Antibacterial activity was determined against six pathogenic bacteria, Escherichia coli (ATCC 25922), Staphylococcus aureus (ATCC 25923), S. albus (ATCC 8799), Micrococcus luteus (ATCC 10240), Vibrio parahaemolyticus (ATCC 17802) and V. alginolyticus (ATCC 17749) by the microplate assay method [22]. Ciprofloxacin was used as the positive control.

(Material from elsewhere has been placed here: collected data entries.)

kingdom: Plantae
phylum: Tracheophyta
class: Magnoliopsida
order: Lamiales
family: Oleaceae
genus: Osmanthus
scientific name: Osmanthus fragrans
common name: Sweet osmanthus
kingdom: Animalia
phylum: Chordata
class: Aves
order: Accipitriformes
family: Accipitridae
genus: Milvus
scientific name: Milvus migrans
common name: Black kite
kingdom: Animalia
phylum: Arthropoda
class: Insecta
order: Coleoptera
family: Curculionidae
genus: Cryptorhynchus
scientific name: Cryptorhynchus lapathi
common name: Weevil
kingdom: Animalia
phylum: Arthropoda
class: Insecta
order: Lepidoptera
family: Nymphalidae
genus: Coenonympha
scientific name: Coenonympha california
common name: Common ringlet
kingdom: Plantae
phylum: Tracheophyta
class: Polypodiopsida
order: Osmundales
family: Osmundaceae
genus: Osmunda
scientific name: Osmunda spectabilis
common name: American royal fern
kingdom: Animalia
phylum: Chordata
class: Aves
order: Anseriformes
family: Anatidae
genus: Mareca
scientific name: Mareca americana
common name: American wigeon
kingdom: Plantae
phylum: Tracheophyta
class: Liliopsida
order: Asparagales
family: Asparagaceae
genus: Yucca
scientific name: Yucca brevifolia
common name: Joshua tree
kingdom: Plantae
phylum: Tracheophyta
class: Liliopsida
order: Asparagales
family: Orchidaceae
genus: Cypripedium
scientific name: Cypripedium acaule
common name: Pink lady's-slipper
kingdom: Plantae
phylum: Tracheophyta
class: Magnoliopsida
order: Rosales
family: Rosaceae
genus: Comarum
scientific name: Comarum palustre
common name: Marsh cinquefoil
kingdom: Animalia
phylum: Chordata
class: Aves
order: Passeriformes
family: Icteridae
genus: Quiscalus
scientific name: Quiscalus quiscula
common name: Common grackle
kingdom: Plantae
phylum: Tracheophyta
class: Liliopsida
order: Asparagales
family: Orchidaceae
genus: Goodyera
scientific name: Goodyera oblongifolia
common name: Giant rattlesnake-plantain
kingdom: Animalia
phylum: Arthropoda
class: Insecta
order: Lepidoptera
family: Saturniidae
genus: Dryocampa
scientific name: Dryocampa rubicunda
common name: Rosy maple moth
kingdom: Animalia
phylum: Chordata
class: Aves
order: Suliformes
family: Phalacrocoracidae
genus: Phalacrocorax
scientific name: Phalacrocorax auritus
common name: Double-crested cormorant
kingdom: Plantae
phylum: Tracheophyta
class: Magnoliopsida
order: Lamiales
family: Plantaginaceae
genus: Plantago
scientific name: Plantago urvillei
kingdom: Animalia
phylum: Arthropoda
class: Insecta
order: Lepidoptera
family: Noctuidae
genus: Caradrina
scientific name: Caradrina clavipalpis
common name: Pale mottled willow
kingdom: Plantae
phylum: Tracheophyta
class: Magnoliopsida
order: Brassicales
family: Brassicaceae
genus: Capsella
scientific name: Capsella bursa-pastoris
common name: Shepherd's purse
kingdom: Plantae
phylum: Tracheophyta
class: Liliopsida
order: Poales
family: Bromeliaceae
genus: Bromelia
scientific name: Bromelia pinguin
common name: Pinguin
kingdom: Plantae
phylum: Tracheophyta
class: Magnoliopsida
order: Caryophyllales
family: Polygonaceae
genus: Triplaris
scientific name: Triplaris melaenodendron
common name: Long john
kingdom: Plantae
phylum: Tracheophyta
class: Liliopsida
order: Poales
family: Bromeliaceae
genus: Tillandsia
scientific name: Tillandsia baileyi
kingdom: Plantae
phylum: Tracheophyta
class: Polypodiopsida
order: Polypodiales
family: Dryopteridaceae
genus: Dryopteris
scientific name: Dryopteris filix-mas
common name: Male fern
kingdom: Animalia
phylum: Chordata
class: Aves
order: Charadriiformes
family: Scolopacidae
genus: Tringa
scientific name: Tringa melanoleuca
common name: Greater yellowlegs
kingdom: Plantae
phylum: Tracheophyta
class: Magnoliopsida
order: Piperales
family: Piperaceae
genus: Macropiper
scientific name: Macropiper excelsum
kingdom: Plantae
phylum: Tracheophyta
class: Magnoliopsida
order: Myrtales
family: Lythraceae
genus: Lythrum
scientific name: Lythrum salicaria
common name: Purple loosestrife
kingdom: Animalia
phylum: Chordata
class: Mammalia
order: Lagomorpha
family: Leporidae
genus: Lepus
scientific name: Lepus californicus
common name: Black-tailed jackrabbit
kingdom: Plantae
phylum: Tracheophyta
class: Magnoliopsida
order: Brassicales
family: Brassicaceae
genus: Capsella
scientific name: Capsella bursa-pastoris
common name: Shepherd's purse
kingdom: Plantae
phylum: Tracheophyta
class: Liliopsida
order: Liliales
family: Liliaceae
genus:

3.6. Insecticidal Activities against Newly Hatched Larvae of Culex Quinquefasciatus

In the test, each containing 10 neonate larvaes of C. quinquefasciatus in 6-well microtiter plates, the examined compounds were dissolved in DMSO at the concentration of 1 mg/mL [14]. DMSO was used as the negative control, Azadirachtin was used as the positive control, and 10 mL dechlorinated water was used as the blank control. The number of dead larvae was recorded on the 1st, 2nd, 3rd, and 4th day after treatment, respectively [23].

4. Conclusions

In summary, three new lactones, penicilactones A−C (1–3) with a 6,7-dihydroxyocta-2,4-dien skeleton, were isolated from the mangrove-derived fungus Penicillium sp. TGM112. Their absolute configurations were determined by Mo2(OAc)4-induced electronic circular dichroism (ECD) and circular dichroism (CD) spectroscopy. Compound 1 showed antibacterial activity against Staphylococcus aureus with an MIC value of 6.25 μg/mL. Compound 2 showed insecticidal activity against newly hatched larvae of C. quinquefasciatus with an LC50 value of 78.5 (±0.58) μg/mL.